Department of Pharmacology and Toxicology, National Institute of Pharmaceutical Education and Research-Raebareli (NIPER-R), Bijnor-Sisendi Road, Sarojini Nagar, Near CRPF Base Camp, Lucknow-226002, U.P., India.
Department of Medicinal Chemistry, National Institute of Pharmaceutical Education and Research-Raebareli (NIPER-R), Bijnor-Sisendi Road, Sarojini Nagar, Near CRPF Base Camp, Lucknow-226002, U.P., India.
Cent Nerv Syst Agents Med Chem. 2021;21(1):39-52. doi: 10.2174/1871524920666201119144535.
Alzheimer's disease (AD), an irreversible complex neurodegenerative disorder, is the most common type of dementia, with progressive loss of cholinergic neurons. Based on the multi-factorial etiology of Alzheimer's disease, novel ligands strategy appears as an up-coming approach for the development of newer molecules against AD. This study is envisaged to investigate anti-Alzheimer's potential of 10 synthesized compounds. The screening of compounds (1-10) was carried out using in silico techniques.
For in silico screening of physicochemical properties of compounds, Molinspiration property engine v.2018.03, Swiss ADME online web-server and pkCSM ADME were used. For pharmacodynamic prediction, PASS software was used, while the toxicity profile of compounds was analyzed through ProTox-II online software. Simultaneously, molecular docking analysis was performed on mouse AChE enzyme (PDB ID:2JGE, obtained from RSCB PDB) using Auto Dock Tools 1.5.6.

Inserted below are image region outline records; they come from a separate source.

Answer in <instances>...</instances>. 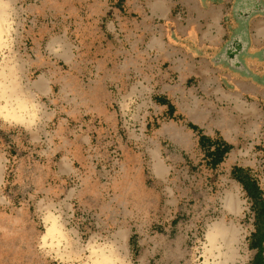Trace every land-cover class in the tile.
Segmentation results:
<instances>
[{
  "label": "rangeland",
  "instance_id": "obj_1",
  "mask_svg": "<svg viewBox=\"0 0 264 264\" xmlns=\"http://www.w3.org/2000/svg\"><path fill=\"white\" fill-rule=\"evenodd\" d=\"M164 13L163 0H0V264L264 259L251 207L264 138L240 130L252 110L204 92L163 107L182 45ZM191 124L234 145L217 166Z\"/></svg>",
  "mask_w": 264,
  "mask_h": 264
},
{
  "label": "crops",
  "instance_id": "obj_2",
  "mask_svg": "<svg viewBox=\"0 0 264 264\" xmlns=\"http://www.w3.org/2000/svg\"><path fill=\"white\" fill-rule=\"evenodd\" d=\"M163 2V34L179 36L182 43L180 51H174L178 54H174L171 67L178 75L168 77L165 95L160 97L165 102L163 107L169 109L167 102L174 107L181 94L204 92L212 101L252 110L240 130L246 138L255 134L264 138V108L260 107V102H264V0H169L168 5L166 0ZM175 5V14H171ZM164 47L172 57L174 49L166 40ZM184 100L186 96L178 101L180 108ZM199 129L234 147L228 138L218 134L224 131L221 126Z\"/></svg>",
  "mask_w": 264,
  "mask_h": 264
},
{
  "label": "trees",
  "instance_id": "obj_3",
  "mask_svg": "<svg viewBox=\"0 0 264 264\" xmlns=\"http://www.w3.org/2000/svg\"><path fill=\"white\" fill-rule=\"evenodd\" d=\"M161 101H164L163 99H159ZM169 104V109L173 110V104L170 102H167ZM191 126L198 130V134L200 136L199 143L200 146L204 148L206 151V157L208 160V164L212 166H217L220 161H223L226 154L232 149V145L226 142L225 140L221 138H215L204 134L201 129H199L198 126L191 124ZM249 171L247 170H241V172H235L233 174L234 178L238 179L240 182L245 183V187L249 188L247 184V178L249 177ZM262 192H253L252 193V208L256 210L258 217L256 220V231L254 232V237H264V216L262 213H264V199L261 197ZM255 246V244L253 245ZM253 264H264V259H262L260 262L258 260H255Z\"/></svg>",
  "mask_w": 264,
  "mask_h": 264
}]
</instances>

Based on in silico studies, compound 9 and 10 have been found to have better druglikeness, LD50 value, better anti-Alzheimer's, and nootropic activities. However, these compounds had poor blood-brain barrier (BBB) permeability. Compounds 4 and 9 were predicted with a better docking score for the AChE enzyme.
The outcome of in silico studies has suggested, out of various substitutions at different positions of pyridoxine-carbamate, compound 9 has shown promising drug-likeness, with better safety and efficacy profile for anti-Alzheimer's activity. However, BBB permeability appears as one of the major limitations of all these compounds. Further studies are required to confirm its biological activities.
阿尔茨海默病(AD)是一种不可逆的复杂神经退行性疾病,是最常见的痴呆类型,其胆碱能神经元逐渐丧失。基于阿尔茨海默病的多因素病因,新型配体策略似乎是开发新型抗 AD 分子的一种有前途的方法。本研究旨在研究 10 种合成化合物的抗阿尔茨海默病潜力。使用计算机技术对化合物(1-10)进行了筛选。
为了对化合物的理化性质进行计算机筛选,使用了 Molinspiration 属性引擎 v.2018.03、瑞士 ADME 在线网络服务器和 pkCSM ADME。为了进行药效预测,使用了 PASS 软件,同时通过 ProTox-II 在线软件分析了化合物的毒性概况。同时,使用 Auto Dock Tools 1.5.6 对来自 RSCB PDB 的鼠标乙酰胆碱酯酶(PDB ID:2JGE)进行了分子对接分析。
根据计算机研究,发现化合物 9 和 10 具有更好的类药性、LD50 值、更好的抗阿尔茨海默病和促智活性。然而,这些化合物的血脑屏障(BBB)通透性较差。化合物 4 和 9 被预测对乙酰胆碱酯酶具有更好的对接评分。
计算机研究的结果表明,在不同位置对吡啶酮-氨基甲酸酯进行各种取代后,化合物 9 显示出有前途的类药性,具有更好的安全性和抗阿尔茨海默病功效。然而,BBB 通透性似乎是所有这些化合物的主要限制之一。需要进一步的研究来确认其生物学活性。